Your objective:
Copy every line of the records below word for word, leaving out the pictures.

Records for the exercise: Begin

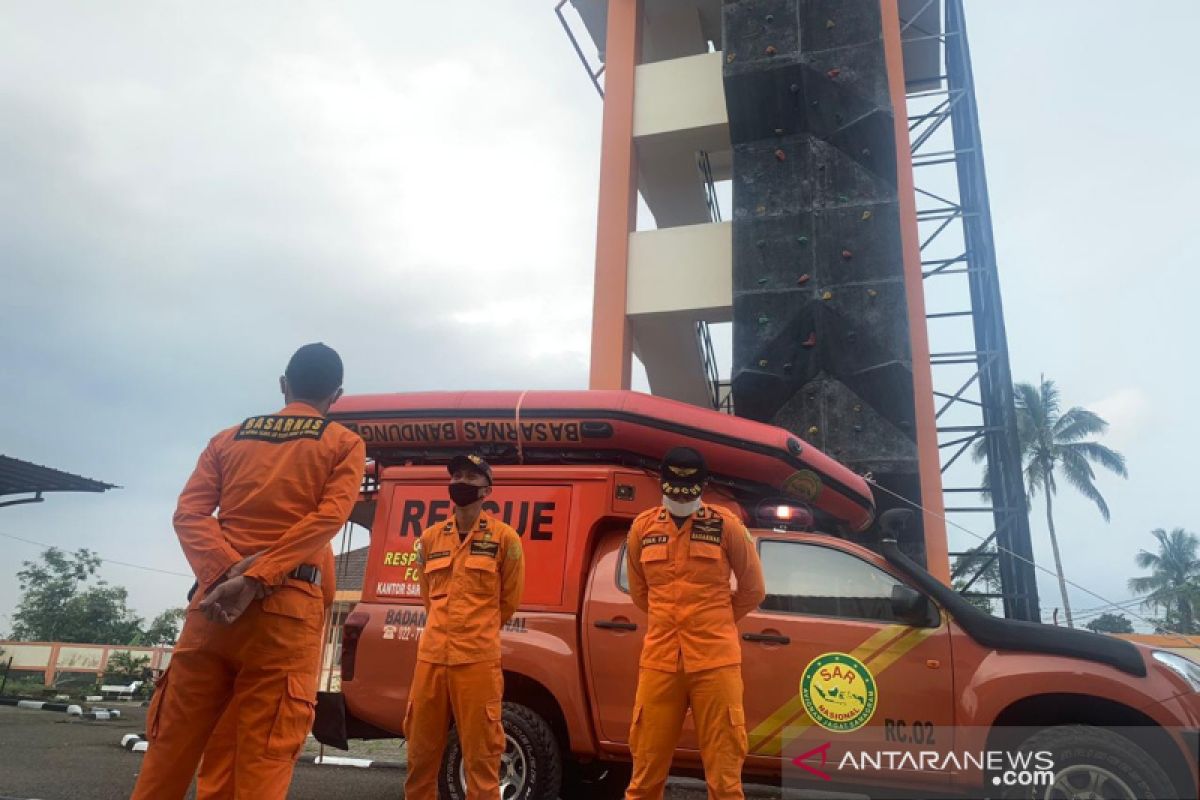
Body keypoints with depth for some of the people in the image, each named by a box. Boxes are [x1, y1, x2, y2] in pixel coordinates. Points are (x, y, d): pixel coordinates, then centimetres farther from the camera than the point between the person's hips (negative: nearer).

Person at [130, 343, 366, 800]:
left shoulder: (229, 439, 18)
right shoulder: (345, 444, 7)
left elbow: (189, 513, 4)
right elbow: (327, 519, -9)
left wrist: (227, 571, -9)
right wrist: (255, 578, -14)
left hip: (213, 599, 4)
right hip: (288, 606, -3)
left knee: (172, 744, 12)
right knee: (263, 757, -2)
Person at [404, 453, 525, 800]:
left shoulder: (504, 538, -1)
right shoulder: (430, 539, 11)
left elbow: (508, 601, 8)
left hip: (478, 659, -4)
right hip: (431, 656, 4)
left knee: (480, 755, 1)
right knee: (421, 751, 13)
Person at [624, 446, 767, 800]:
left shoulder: (726, 525, -2)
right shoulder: (643, 526, 5)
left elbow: (752, 589, 8)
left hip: (715, 659, -2)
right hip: (659, 660, 2)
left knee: (723, 765, 5)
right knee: (647, 762, 10)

Records for the exercise: End

Response for this exercise:
Body keypoints with depth for some of the people in the image, each named by a box. Boxes are [x1, y1, x2, y2] in pixel coordinates. Points are (x, y, d): pixel coordinates, then centimetres farther from the camera than the point between the person's hips (negative: nearer).

Person at [130, 343, 366, 800]:
left shoulder: (229, 439, 18)
right shoulder: (345, 444, 7)
left elbow: (189, 513, 4)
right elbow: (327, 519, -9)
left wrist: (227, 571, -9)
right wrist: (255, 578, -14)
left hip: (213, 599, 4)
right hip: (288, 606, -3)
left knee: (172, 744, 12)
right knee: (263, 757, -2)
Person at [404, 453, 525, 800]:
left shoulder: (504, 538, -1)
right shoulder: (430, 539, 11)
left elbow: (508, 601, 8)
left hip: (478, 659, -4)
right hip: (431, 656, 4)
left knee: (480, 755, 1)
right knee: (421, 751, 13)
Person at [624, 446, 767, 800]:
left shoulder: (726, 525, -2)
right shoulder: (643, 526, 5)
left elbow: (752, 589, 8)
left hip: (715, 659, -2)
right hip: (659, 660, 2)
left knee: (723, 765, 5)
right knee: (647, 762, 10)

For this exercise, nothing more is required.